I run it from the root mbrl_lib folder and it will infer current_working_directory/exp. Alternatively you can run:

python -m mbrl.diagnostics.training_browser --experiments [path to the experiment folder]

luisenp commented 3 years ago

This is awesome @a3ahmad, thanks a lot! A couple of suggestions:

image

Would you be OK with adding this changes?

luisenp commented 3 years ago

BTW, black was updated recently which broke the CI tests. I've already updated master, so you can just rebase and force push here.

a3ahmad commented 3 years ago

Those are great suggestions, I’ll get on them

a3ahmad commented 3 years ago

@luisenp, what kind of rolling window do you use for the mean/std-dev plots?

luisenp commented 3 years ago

@luisenp, what kind of rolling window do you use for the mean/std-dev plots?

@a3ahmad For the plot like the one I showed I usually just plot with no smoothing. Just average/std over multiple runs (in the case of that plot it was 10 seeds), for all time steps. We could add the window as an optional argument, seems like a useful feature.

a3ahmad commented 3 years ago

Ohh, I got you. I need to experiment with multiple runs!

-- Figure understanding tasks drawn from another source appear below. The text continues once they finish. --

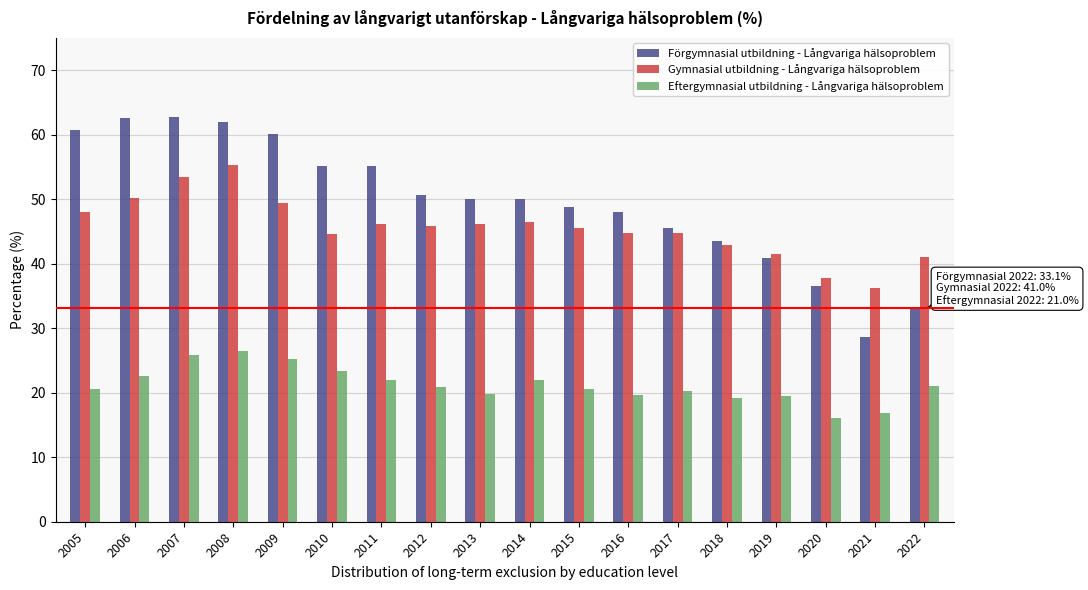

Rank the series by their maximum value, from highest to lowest.

Förgymnasial utbildning - Långvariga hälsoproblem, Gymnasial utbildning - Långvariga hälsoproblem, Eftergymnasial utbildning - Långvariga hälsoproblem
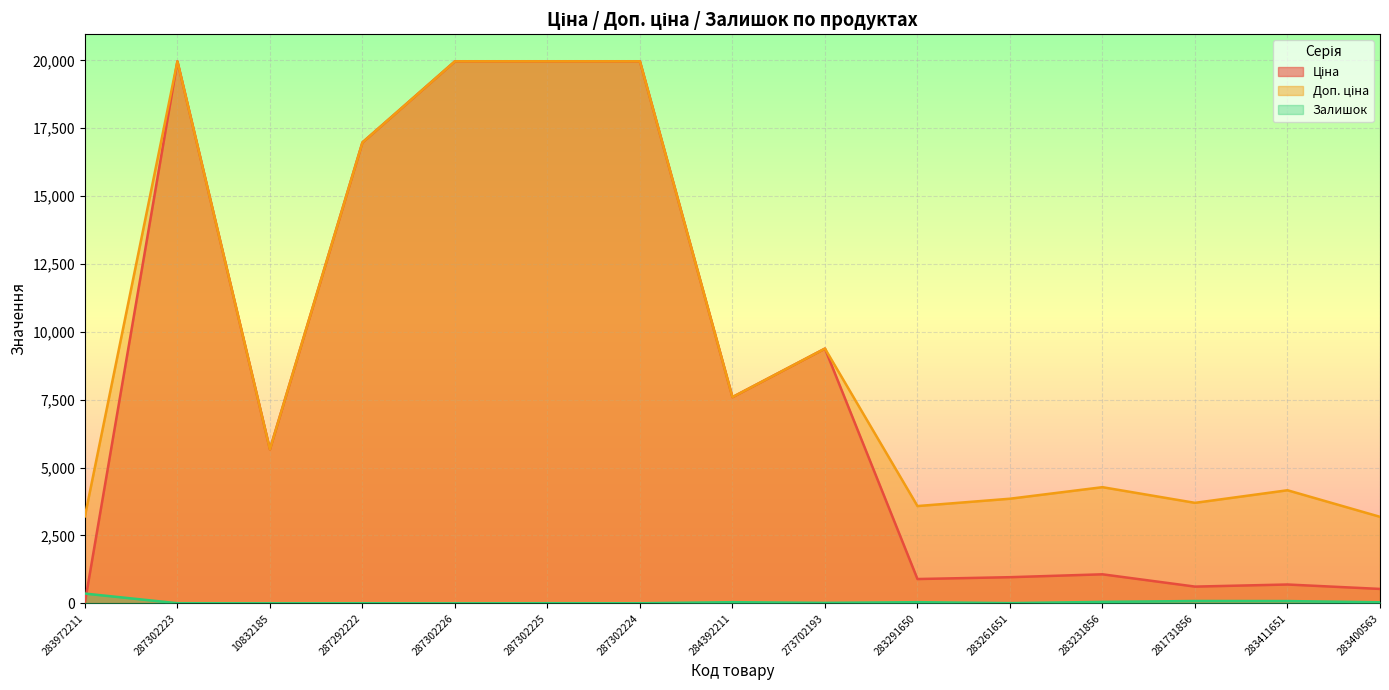

True or false: Доп. ціна has more than 0 points higher than both neighbors.

True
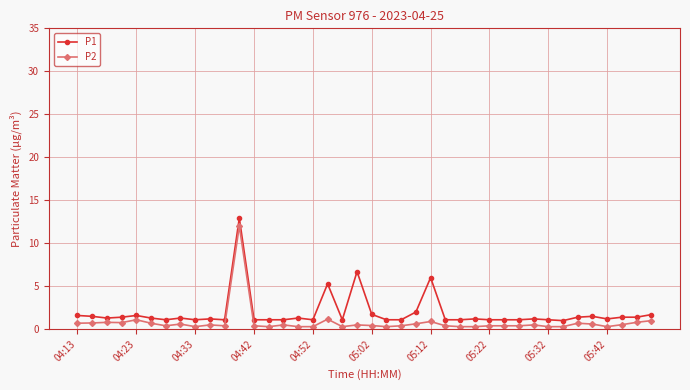

What is the maximum value for P2?

12.0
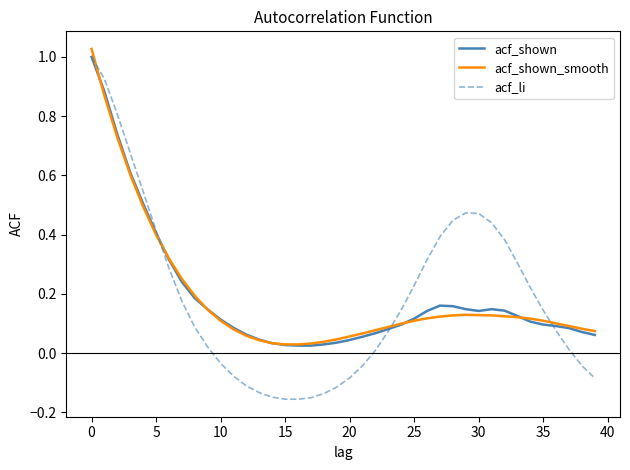

Which series has the widest spread of values?

acf_li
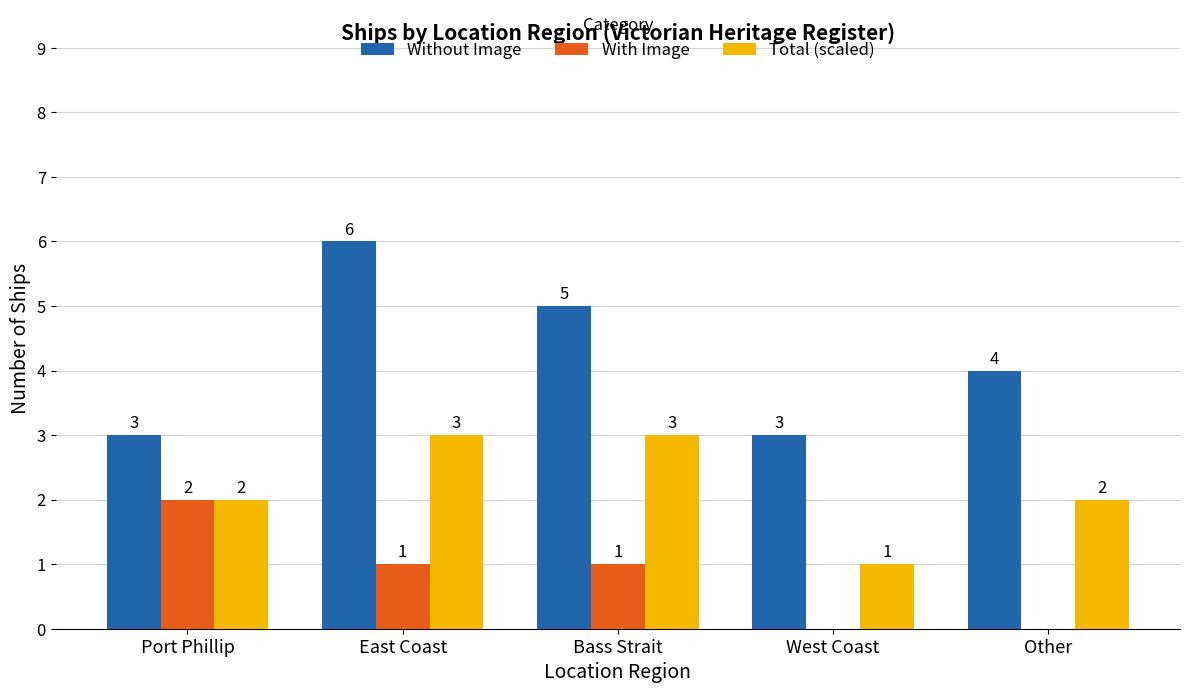

Between Port Phillip and West Coast, which series saw the biggest shift?

With Image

luisenp commented 3 years ago

Hi @a3ahmad, thanks again for working on this! I noticed you added a checkbox labeled "Display As Distribution", but currently appears greyed out for me. Is there anything I need to do to enable it?

a3ahmad commented 3 years ago

Oh! You need you multiselect several runs of the same length.

The graph doesn’t look right to me, though. I need to investigate.

a3ahmad commented 3 years ago

Updated to swap from QtCharts to matplotlib. Simplifies code and works better.